Cada vez creo más que los sentidos son entradas a los infinitos pasadizos del espacio-tiempo. Por eso intento disfrutarlos al máximo en cada momento. Están los agradables, aquellos que nos hacen vibrar el alma y los no tan agradables, aquellos que nos recuerdan la polaridad del mundo. A ambos procuro almacenarlos en ese misterioso e insondable saco que llamamos memoria, todos en general, los que decimos buenos o los que decidimos malos.
Así por ejemplo abrazo y me deleito con la melodía de la música, el canto de los pájaros, el rumor de las olas, el agua que surge de la fuente o las risas de la gente. Pero también abrazo el rugir del viento en la tormenta el chasquido electrizante del rayo cuando cae muy cerca, los gritos de angustia, de dolor o de miedo, porque también son partes nuestras.
Abrazo con los ojos, amaneceres y atardeceres rojos y dorados, valles visto desde la cima de la montaña, la luna llena surgiendo de un horizonte recto, ver un dibujo o un cuadro y entenderlo desde adentro, leer un libro que me guste, volver a releerlo. También intento abrazar, aunque confieso que me cuesta, imágenes de destrucción, naturales o inducidas por nuestra propia especie. Entonces estas también van a la memoria para que cuando sueñe con mundos futuros sabré que estas imágenes estarán disueltas, transmutadas en amor, para poder ver imágenes de dibujos y de cuadros, de libros llenos de ternura, mundos colaborativos y amables, soles nacientes y lunas quietas flotando en una mar calmada, bosques sumergidos en la niebla.
Abrazo con la nariz, los perfumes de las flores, la hierba húmeda y fresca, la tierra mojada por la lluvia, el aire que anuncia la tormenta, la cabecita suave de un bebé, la leña quemando en la chimenea en una noche helada, la fruta fresca. Pero también abrazo el olor de la vida que se corrompe o los azufres que vomita el volcán.
Con la piel abrazo la piel desnuda de la amada, acariciar una cabellera, interpretar una cara como lo haría un ciego, besar unos labios húmedos y frescos, la caricia tierna de un niño o de una madre, el lengüetazo de tu perro, nadar desnudo en mar abierta. También abrazo el dolor del golpe, la quemadura, el arañazo, que también están ahí para avisarnos. Al guardarlos en la memoria sabes que la brasa quema y la espina se clava.

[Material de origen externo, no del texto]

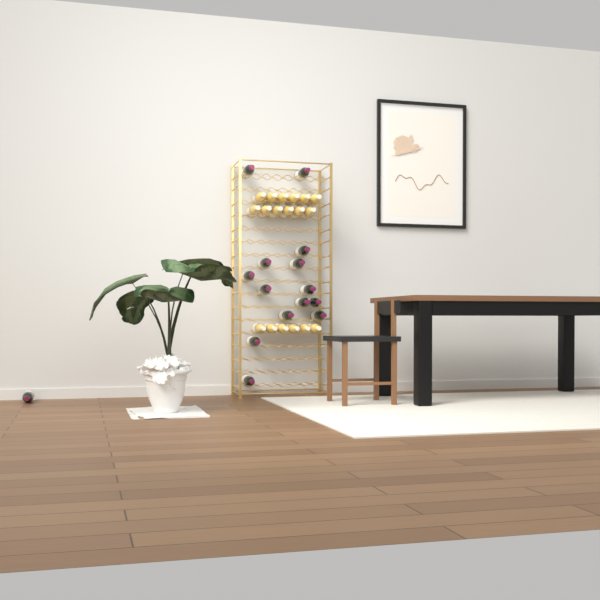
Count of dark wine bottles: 15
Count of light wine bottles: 18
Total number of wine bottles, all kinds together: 33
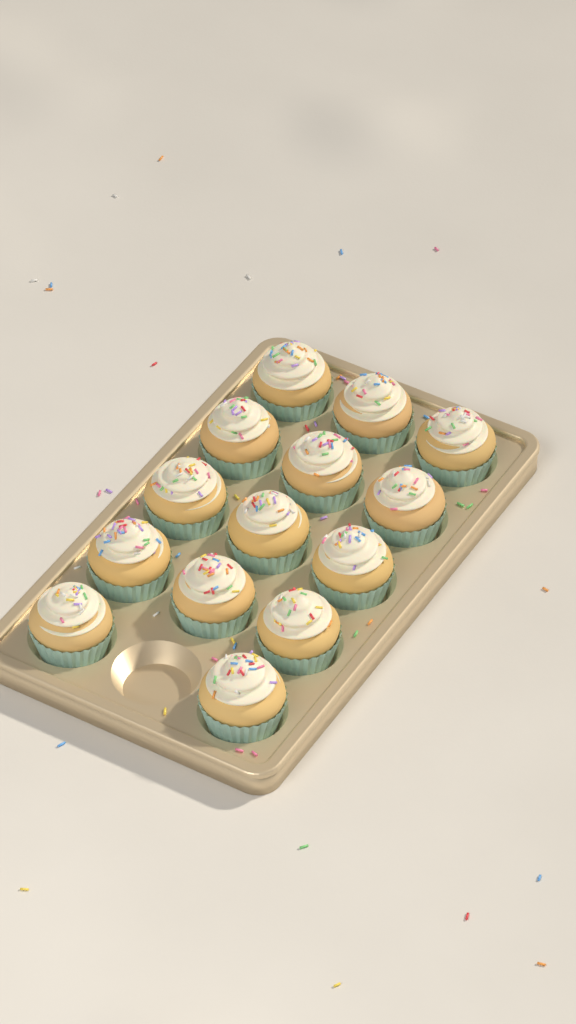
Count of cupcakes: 14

Creo que me queda el sentido del gusto y relacionarlo con los pasadizos del espacio tiempo.
Me trajeron de regalo directamente de la Tierra de los Pájaros Pintados un bote de dulce le leche. Lo abrí lento, convirtiendo cada movimiento en una caricia. Observé su textura lisa como gelatina, su intenso color marrón. Olí el perfume inconfundible de la leche revuelta con azúcar. Tomé una cuchara sopera y lentamente extraje una generosa carga del cremoso dulce. Como si de un helado se tratase, usé la lengua como pala. Al sentir el gusto inconfundible, la puerta del gusto, la que lleva a uno de los canales del espacio tiempo, se abrió de par en par.
Viajé a la cocina de mi casa infantil. Allí estaba mi madre frente a una olla enorme sobre uno de los fuegos de la cocina, haciendo girar lentamente pero sin descanso una larga cuchara de madera. La olla estaba llena de la más blanca y deliciosa leche de nuestras vacas y la más que blanca azúcar de remolacha. Mientras el líquido iba espesando y tomando el color marrón característico, la cocina se llenaba de olor a dulce de leche y la voz de mi madre cantando un tango que le gustaba mucho, «….su nombre era Margot, usa boina azul y en su pecho colgaba una cruz…».
Allí estaba mi hermana intentando sintonizar en la enorme radio de lámparas alguna radionovela «de amor» o de desamor, como pensaba yo, ya que cuando las oía, eran unos verdaderos dramas para ponerse a llorar.
Por ahí andaba yo, con mis pantalones cortos de tiradores, esperando para cuando se fuera enfriando «limpiar» la larga cuchara de madera saboreando y guardando en mi memoria el gusto a dulce de leche. Lo que no sabía que guardaba también la cocina de mi casa, a mi madre, a mi hermana y a ese niño de 6 años que le gusta lamer las cucharas con dulce de leche. Y hoy desterrado por tierras de Septentrión, pude diseñar un futuro, hoy presente, en el que me regalaron un bote de dulce de leche hecho como en una cocina de una casa en la Tierra de los Pájaros Pintados para que desde la memoria pueda diseñar el futuro, gracias a una cucharada de dulce de leche.